Il calcio italiano si trova ad affrontare una crisi senza precedenti. L'eliminazione dalla Coppa del Mondo, consumatasi ai rigori nella finale dei playoff contro la Bosnia-Erzegovina disputata a Zenica, rappresenta il terzo appuntamento mondiale consecutivo mancato dalla Nazionale azzurra. Un fallimento che ha innescato un terremoto nelle stanze del potere calcistico italiano e alimentato un acceso dibattito sul futuro del movimento.
Le conseguenze dell'ennesima disfatta hanno portato a una serie di dimissioni eccellenti. Il presidente della FIGC Gabriele Gravina ha lasciato per primo il proprio incarico, seguito immediatamente dal capo delegazione Gianluigi Buffon. A completare l'ondata di defezioni è stato il commissario tecnico Gennaro Gattuso, che ha rassegnato le proprie dimissioni dopo aver guidato la squadra in questo ciclo fallimentare.
In un panorama caratterizzato da interventi e prese di posizione da parte di numerosi protagonisti del mondo del calcio, ha fatto sentire la propria voce anche Sergio Cragnotti, ex presidente della Lazio. Interpellato da RadioSei, l'ex numero uno biancoceleste ha offerto la sua personale analisi sulla situazione, evidenziando la necessità di un intervento strutturale che vada ben oltre i semplici cambiamenti ai vertici.

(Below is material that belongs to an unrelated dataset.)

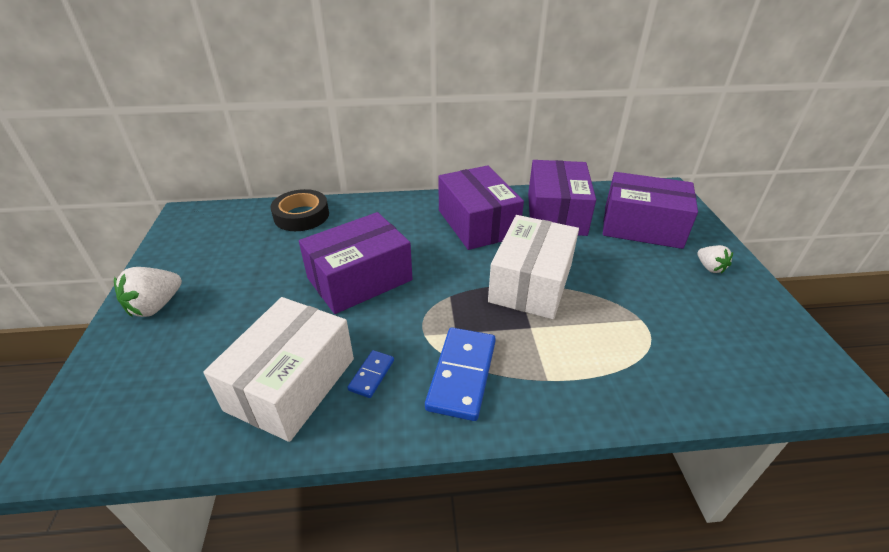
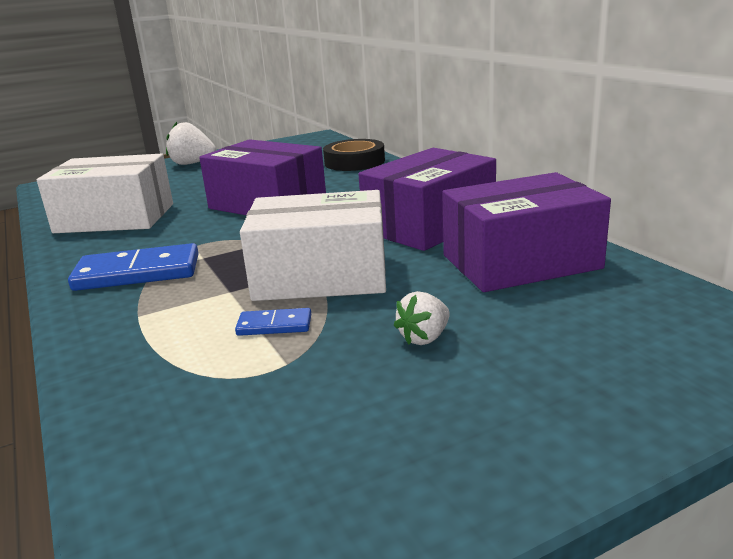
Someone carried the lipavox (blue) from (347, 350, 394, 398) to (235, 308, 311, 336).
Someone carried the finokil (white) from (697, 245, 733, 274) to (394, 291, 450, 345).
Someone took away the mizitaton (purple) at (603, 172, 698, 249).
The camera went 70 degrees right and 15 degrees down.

Secondo Cragnotti, il problema affonda le radici in questioni sistemiche che richiedono un approccio radicale. "Credo che ci sia da ristrutturare tutto il calcio. Far nascere l'interesse per la Nazionale, cosa che le squadre di calcio impegnate in altre competizioni oggi non hanno assolutamente, per questioni finanziarie. C'è tutto un discorso politico che i nuovi dirigenti devono portare avanti", ha dichiarato l'ex presidente laziale.
Le parole di Cragnotti mettono in luce uno dei nodi cruciali del calcio italiano contemporaneo: il divario crescente tra gli interessi dei club, sempre più coinvolti in competizioni internazionali di carattere commerciale, e le esigenze della Nazionale. Una frattura che, secondo l'analisi dell'ex dirigente, affonda le radici in motivazioni di natura economica e che richiede un'azione politica coordinata da parte della nuova dirigenza federale.
La questione sollevata dall'ex patron biancoceleste tocca un tema delicato: la necessità di ricreare un senso di appartenenza e di priorità verso la maglia azzurra in un contesto in cui i club sembrano orientare le proprie strategie principalmente in funzione degli impegni europei e delle relative ricadute finanziarie. Un equilibrio difficile da raggiungere, che richiederà capacità negoziali e una visione comune da parte di tutti gli attori coinvolti.
Il momento che attraversa il calcio italiano appare dunque come un crocevia fondamentale. Le dimissioni delle figure apicali del movimento rappresentano solo il primo passo di un processo che, stando alle indicazioni di Cragnotti e di altri osservatori qualificati, dovrà necessariamente coinvolgere una revisione profonda dell'intero sistema. Sarà compito dei nuovi dirigenti federali costruire un dialogo costruttivo con i club, cercando di armonizzare obiettivi sportivi e necessità economiche in una strategia condivisa che possa riportare la Nazionale ai fasti del passato.